Professor G. S. Oehrlein (MSE/Institute for Research in Engineering and Applied Physics, pictured) is co-PI of an $11.5 million Department of Energy Plasma Science Center on "Predictive Control of Plasma Kinetics: Multi-Phase and Bounded Systems” with Professor Mark J. Kushner (PI; University of Michigan).
Assistant Professor Silvia Muro (Fischell Department of Bioengineering and University of Maryland Biotechnology Institute) has been awarded a $1.72 million, five-year National Institutes of Health Research Project Grant to develop new therapies for the treatment of rare genetic diseases that affect the lungs and brain.
Professor Sennur Ulukus (Department of Electrical and Computer Engineering/Institute for Systems Research [ISR], pictured) is PI for a four-year, $1.1 million National Science Foundation (NSF) grant for her research, titled “Interactive Security.” This is a joint grant with Professor Aylin Yener of Penn State University and Professor Kannan Ramchandran of the University of California, Berkeley.
Clark School faculty members have won several Department of Defense (DoD) Defense University Research Instrumentation Program Awards.
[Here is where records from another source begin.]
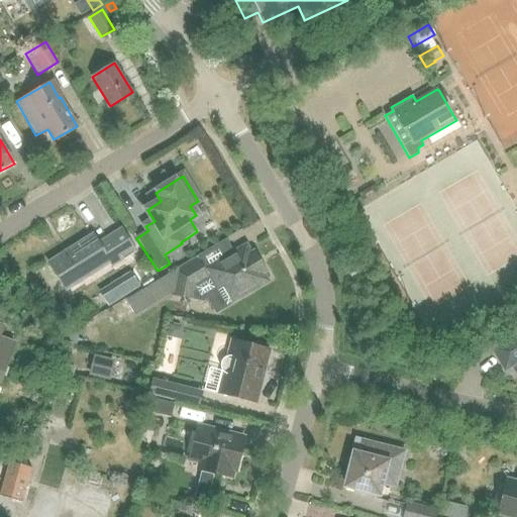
[(112,268),(136,251),(122,230),(98,245),(93,236),(49,265),(66,291),(109,264),(112,268)]
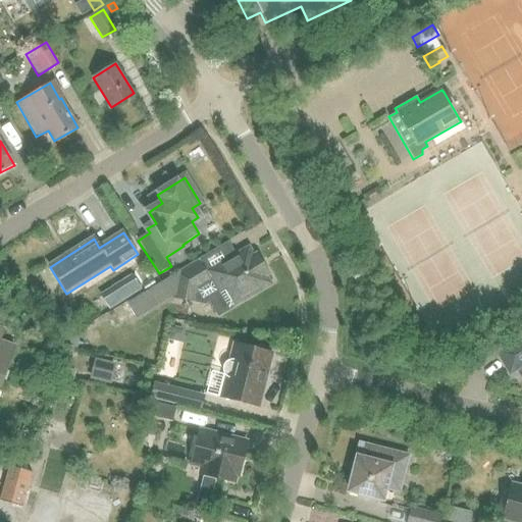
[(173,296),(173,298),(193,302),(205,304),(209,302),(217,315),(233,305),(268,284),(269,284),(268,282),(264,275),(266,273),(266,274),(268,273),(258,254),(256,255),(256,256),(253,257),(249,250),(248,248),(247,249),(206,273),(199,261),(181,271),(177,273),(173,296)]
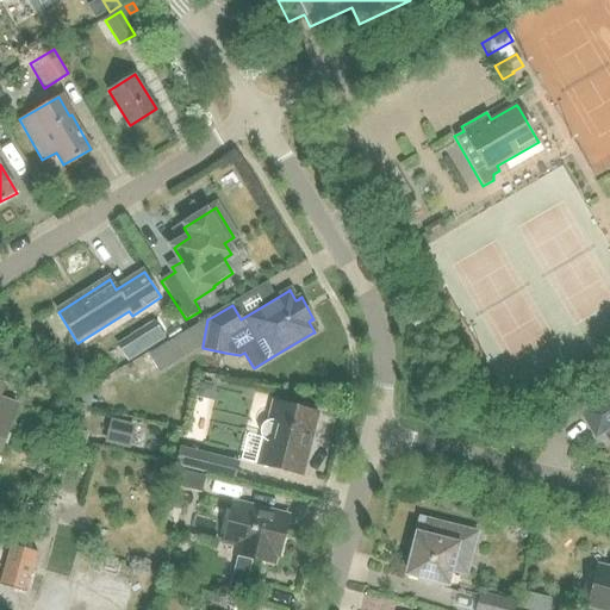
[(162,321),(173,337),(185,330),(175,313),(162,321)]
These are grants for research instrumentation. The recipients and areas of research are the Clark School's Professor Inder Chopra (Department of Aerospace Engineering, pictured) for "Fabrication and Testing of Mission-Adaptive Actively Morphing Rotor Systems," and Professor Ichiro Takeuchi (MSE) for "Instrumentation for Research on Nanostructured Devices Based on Transforming Materials." UM Professor Cynthia Moss (psychology/ISR) also won.